Download the public data. Two engine-exported, salt-free files ship in the API: web_search-2026-q3-rows.json (the 299 queries plus accepted golden-URL equivalence_members and truth tokens) and web_search-2026-q3-results.json (the per-(vendor,rep) hit@k outcomes).

Method. Re-issue each row's descriptive query to a vendor, normalize URLs, and check set-membership against equivalence_members; or audit the recorded results directly. Scoring is deterministic set membership — there is no LLM judge.

Pipeline (GoldenEvalWebSearch engine). pump → verify → split → reslice → probe → report.

Why the private 30% stays uncomputable. Holdout rows are withheld and the HMAC split salt is never published.

§ 08

Independence & funding

arlen/bench is an independent, self-funded project by Arlen Kumar. No vendor pays for placement, ranking, or review, and no vendor funds the project; the only money involved is out-of-pocket vendor API spend for the runs. Independence here is not just asserted — it is checkable: the full scoring harness is open source (GoldenEvalWebSearch on GitHub) and the public-split rows and per-vendor results ship as JSON, so anyone can re-run the benchmark and confirm the numbers independently. Vendors are entitled to a documented right of reply — corrections are published, not negotiated. There is no third-party audit of web_search-2026-q3 yet (web_extraction-2026-q2 carries an independent 20% human audit); until there is, treat web_search as a reproducible result rather than an audited one.

§ 09

How the golden set is selected (and why it resists selection bias)

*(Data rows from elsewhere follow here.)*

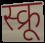
स्क्रू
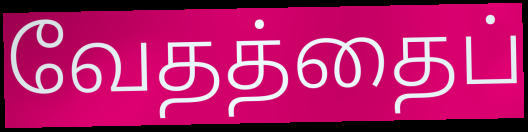
வேதத்தைப்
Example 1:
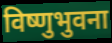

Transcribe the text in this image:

विष्णुभुवना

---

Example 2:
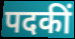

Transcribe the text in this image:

पदकीं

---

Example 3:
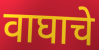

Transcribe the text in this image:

वाघाचे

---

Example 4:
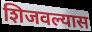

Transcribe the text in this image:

शिजवल्यास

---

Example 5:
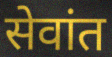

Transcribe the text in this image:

सेवांत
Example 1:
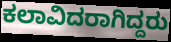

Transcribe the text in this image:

ಕಲಾವಿದರಾಗಿದ್ದರು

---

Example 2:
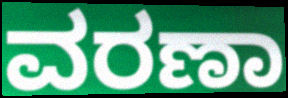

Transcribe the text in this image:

ವರಣಾ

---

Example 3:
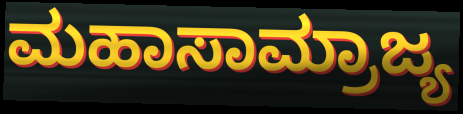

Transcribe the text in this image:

ಮಹಾಸಾಮ್ರಾಜ್ಯ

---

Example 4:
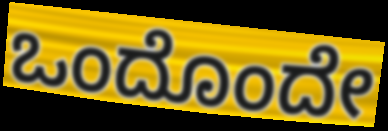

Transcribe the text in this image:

ಒಂದೊಂದೇ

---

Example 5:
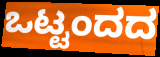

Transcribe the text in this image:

ಒಟ್ಟಂದದ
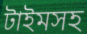
টাইমসহ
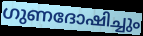
ഗുണദോഷിച്ചും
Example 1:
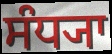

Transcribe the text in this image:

ਸੰਧ੍ਯਾ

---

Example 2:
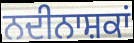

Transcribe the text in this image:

ਨਦੀਨਾਸ਼ਕਾਂ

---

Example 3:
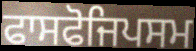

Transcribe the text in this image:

ਫਾਸਫੋਜਿਪਸਮ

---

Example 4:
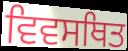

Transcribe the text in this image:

ਵਿਵਸਥਿਤ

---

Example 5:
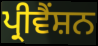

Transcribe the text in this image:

ਪ੍ਰੀਵੈਂਸ਼ਨ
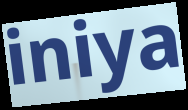
iniya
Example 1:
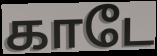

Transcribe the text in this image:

காடே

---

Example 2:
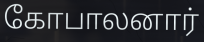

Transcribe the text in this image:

கோபாலனார்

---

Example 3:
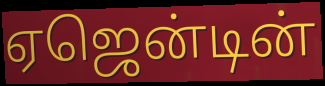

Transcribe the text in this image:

ஏஜென்டின்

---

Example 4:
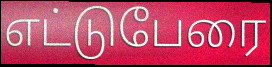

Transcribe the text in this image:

எட்டுபேரை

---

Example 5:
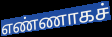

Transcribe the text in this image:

எண்ணாகச்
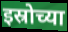
इस्रोच्या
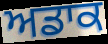
ਅਡਾਕ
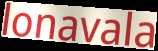
lonavala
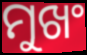
ମୁଖଂ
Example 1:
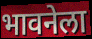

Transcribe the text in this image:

भावनेला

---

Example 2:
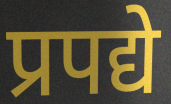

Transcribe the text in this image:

प्रपद्ये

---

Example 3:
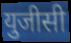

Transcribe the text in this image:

युजीसी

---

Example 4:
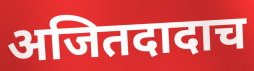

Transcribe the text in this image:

अजितदादाच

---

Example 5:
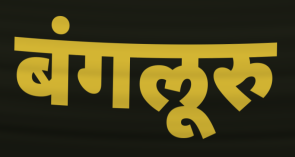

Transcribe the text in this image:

बंगलूरु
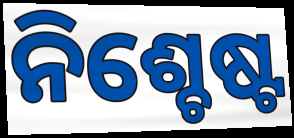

The golden set is not hand-picked queries — it is a registry-delta pump: rows are real, recently-published documents drawn deterministically from authoritative registries (US Federal Register, SEC EDGAR, NVD CVE, GitHub Releases). For each, the correct answer is the canonical registry URL (plus verified mirrors), the truth token is the document's own identifier (FR doc number, SEC accession, CVE ID), and the query is a descriptive, token-stripped ask. Because rows come from a registry delta rather than an author choosing queries, the cohort cannot be quietly curated toward any vendor's strengths. The web_search-2026-q3 public split is n=299 (expanded from the prior 62-row probe; the cohort continues to grow toward 435 public rows). Disclosed skew: the current cohort over-represents government / financial / security / software-release documents and English text; broadening the source mix is an open work item, so a reader should read the numbers as 'accuracy on authoritative-registry lookups,' not 'all web search.' The 30% private holdout (HMAC-split, salt withheld) guards against overfitting; the public/holdout overfit gap is published per snapshot.

§ 10

Cost & latency measurement conditions

Cost-per-correct and latency are not measured in web_search-2026-q3 (they render as em-dash, pending). When they are measured, the snapshot will disclose the exact conditions that move them: vendor plan tier, region, concurrency, and the date pricing was captured (pricing is the most perishable figure on the page). No cost or latency leader is claimed until those conditions are pinned and published.